Устремление, значит, состоит в том, чтобы любить без единой осечки, а если для этого требуется пожертвовать нормальными защитными хлопотами эго – пусть.

В этом Алеша преуспевает. Можно относиться к нему как к простому гению любви. Он не произносит и не имеет в мыслях ни единого злого слова за весь рассказ – или, насколько нам известно из сказанного, за всю жизнь.

Это же хорошо, правда?

При таком прочтении что же удивляет Алешу при смерти?

Давайте быстренько просмотрим рассказ, имея в виду вопрос: «Возникает ли где-то еще понятие удивления?» Возникает: в сцене на стр. 4, где Алешу настигает революционное осознание, касающееся Устиньи.
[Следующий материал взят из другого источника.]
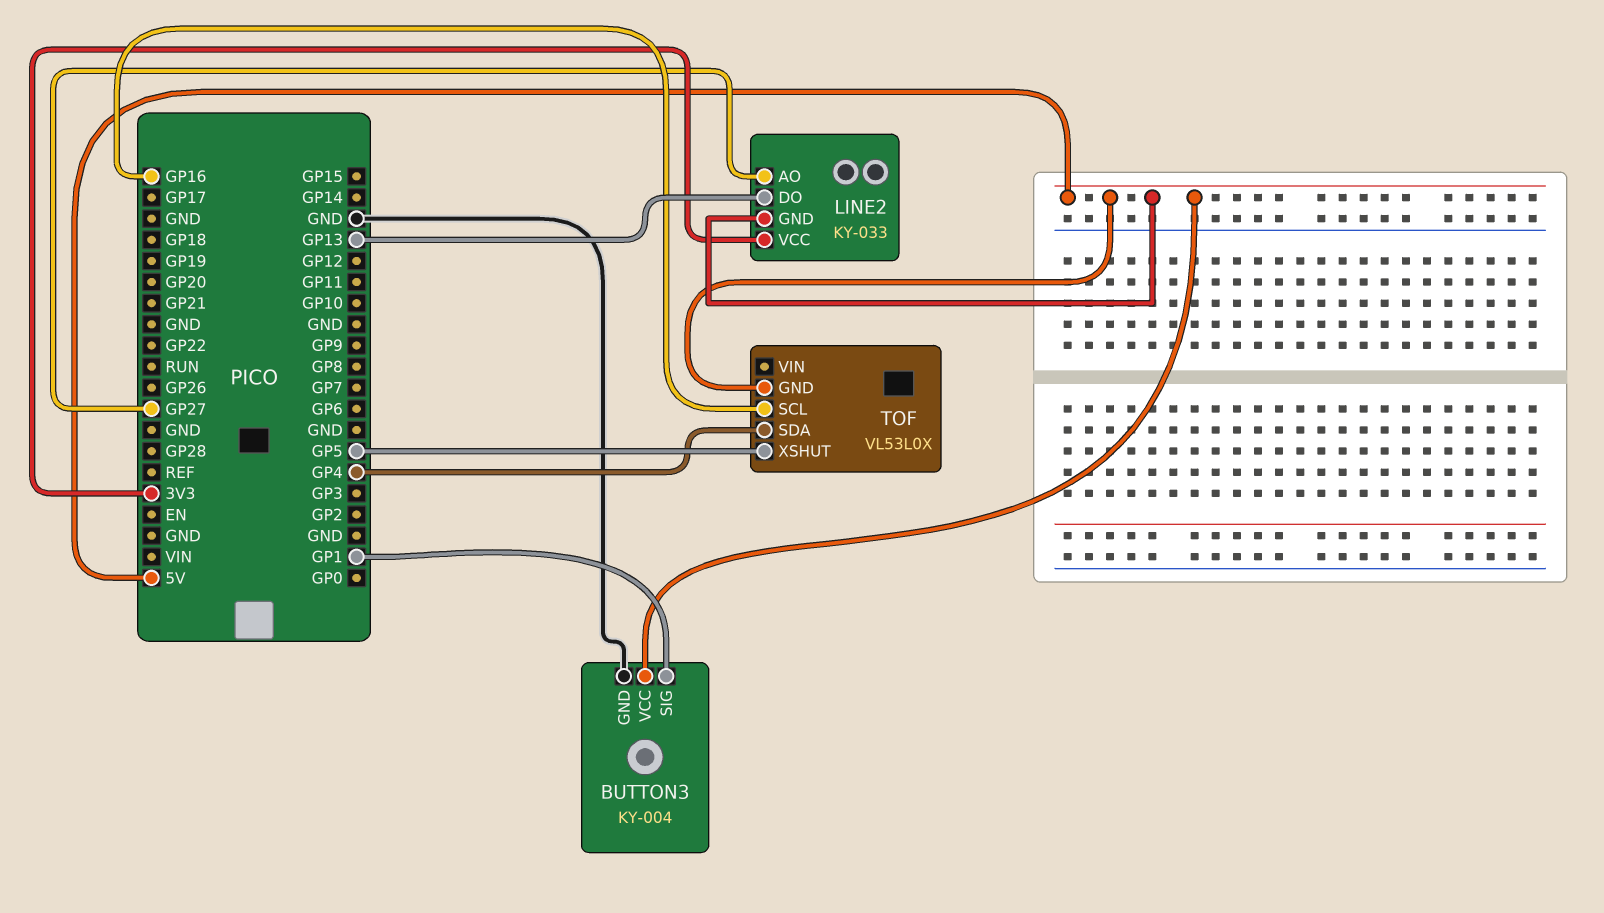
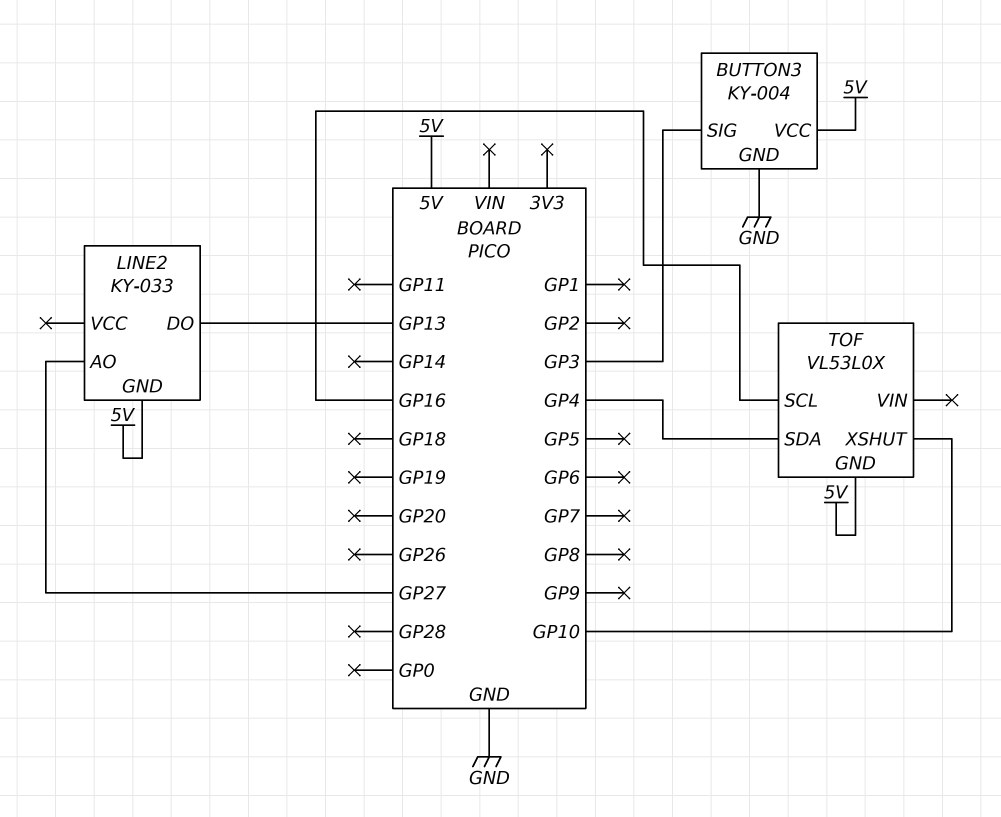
BUTTON3 pin SIG: GP1 -> GP3
LINE2 pin VCC: 3V3 -> none
TOF pin XSHUT: GP5 -> GP10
Там тоже мы видим слово «удивление». (Тот миг с Устиньей и тот, что на смертном одре, представляют, насколько нам известно, две величайшие неожиданности в краткой Алешиной жизни [94].)
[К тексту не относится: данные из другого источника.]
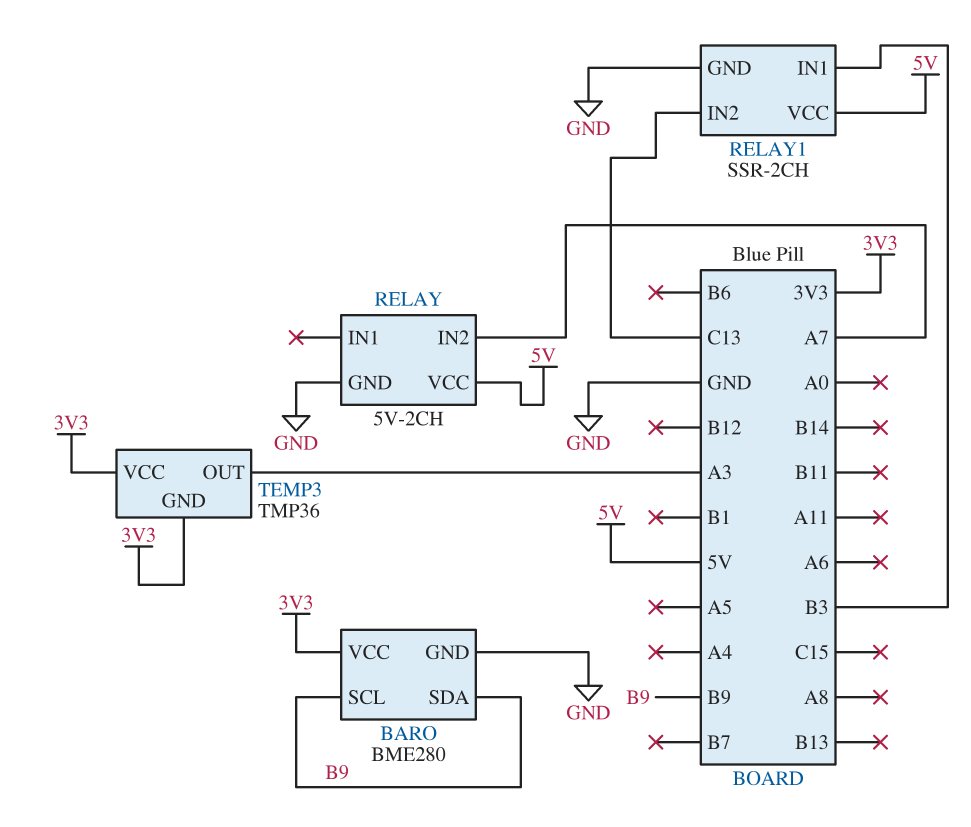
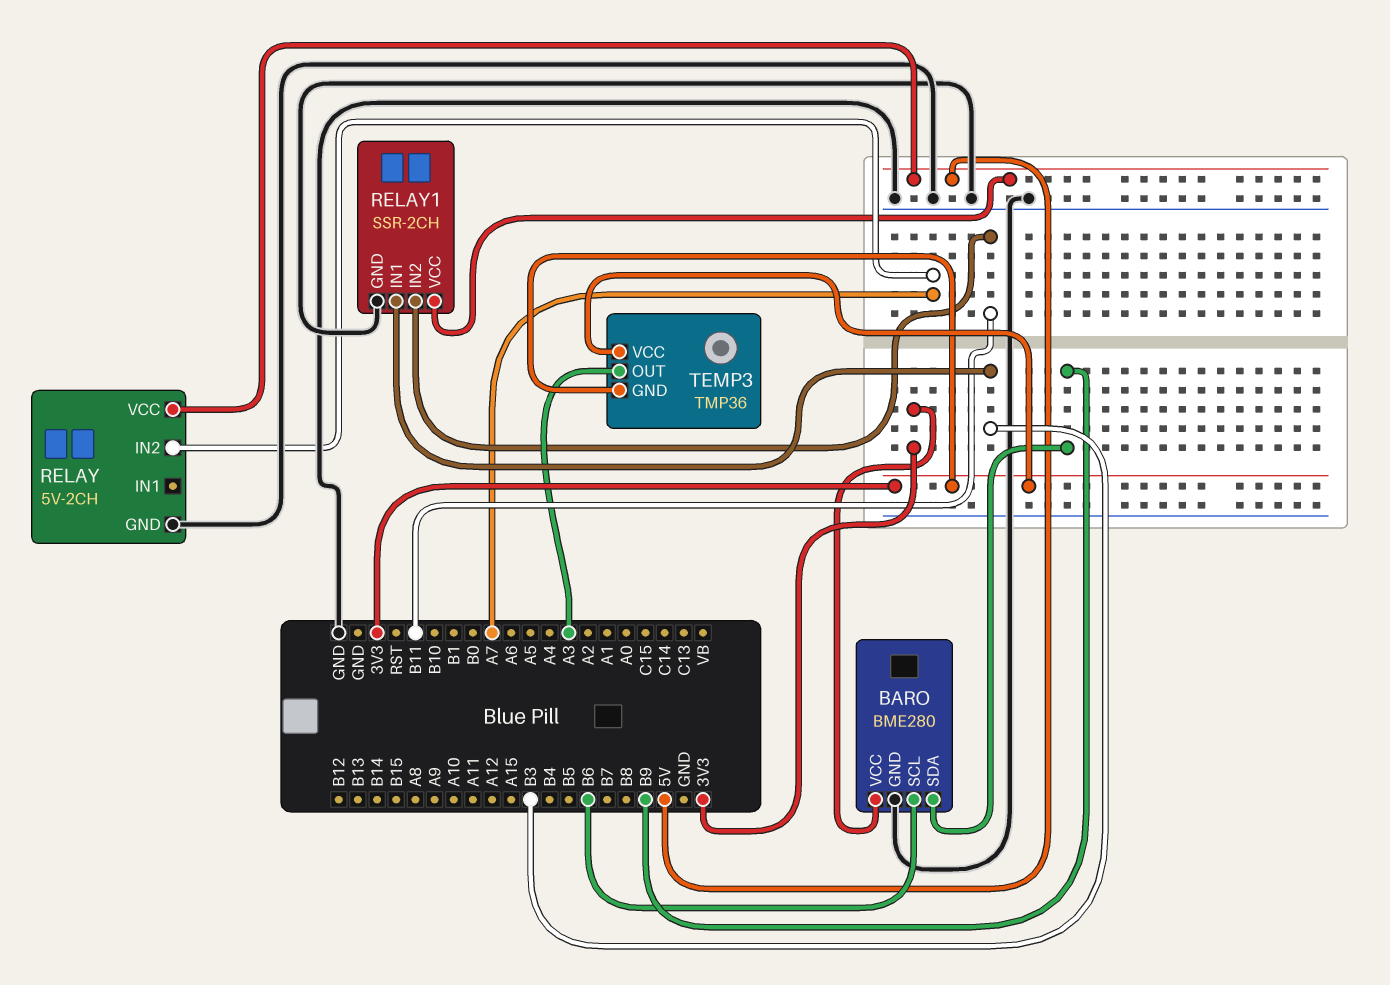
BARO pin SCL: B9 -> B6
RELAY1 pin IN2: C13 -> B11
Итак, свяжем эти два случая: что бы ни удивило Алешу в конце, возможно (наверное), того же рода, что и то, что удивило его на стр. 4.

Что же удивило его там?

Алеша потрясенно обнаружил, что есть такая штука – любовь и что он, Алеша, может быть ее предметом; что он кому-то небезразличен – он сам, без всяких ожиданий работы от него, его можно любить безусловно.

Наш ум примеривается к этому: мог ли Алеша при смерти с изумлением обнаружить, что существует еще бо́льшая любовь того же рода (то есть Божья), а сам он – предмет этой любви? То есть, может, он почувствовал вселенскую суть того, что он ранее получил от Устиньи? (От такого человек «улыбнется».)

В таком свете рассказ получается радикальный и несколько тревожащий: «Пока человек был кроток, что бы с ним ни происходило и как бы сурово с ним ни обходились, он все равно оставался кротким, и, в конце концов, это оказался правильный путь в жизни, потому что этого человека допустили к любви Божьей».

Он тревожит, однако не лишен смысла как возможное решение вечной дилеммы – дилеммы, как обходиться со злом в мире: не позволять ему вмешиваться в вашу любовь.

Беда с таким прочтением в том, что мерзавцам дозволено быть мерзавцами. Алешиному отцу, например. Алешино непротивление позволяет отцу обращаться с сыном как с вьючным животным. Не лучше ли было б для Алеши отстоять себя? Не лучше ли было б это и для его отца? Можно ли было б расценивать это как жест сострадания со стороны Алеши – жест, посредством которого пали бы у его отца шоры с глаз? («Ой, мой сын – человек, и он заслуживает моего уважения. Я б никогда до этого не додумался, если б он не одернул меня. Отныне стану жить иначе».) Конечно, воздействие могло бы оказаться другим, однако если Толстой желает, чтоб мы понимали Алешу как сверхзвезду самозабвенной любви, тогда Алеше следовало б хотя бы попытаться поставить отца на место: упустив это, Алеша, как нам кажется, совершил осечку в любви.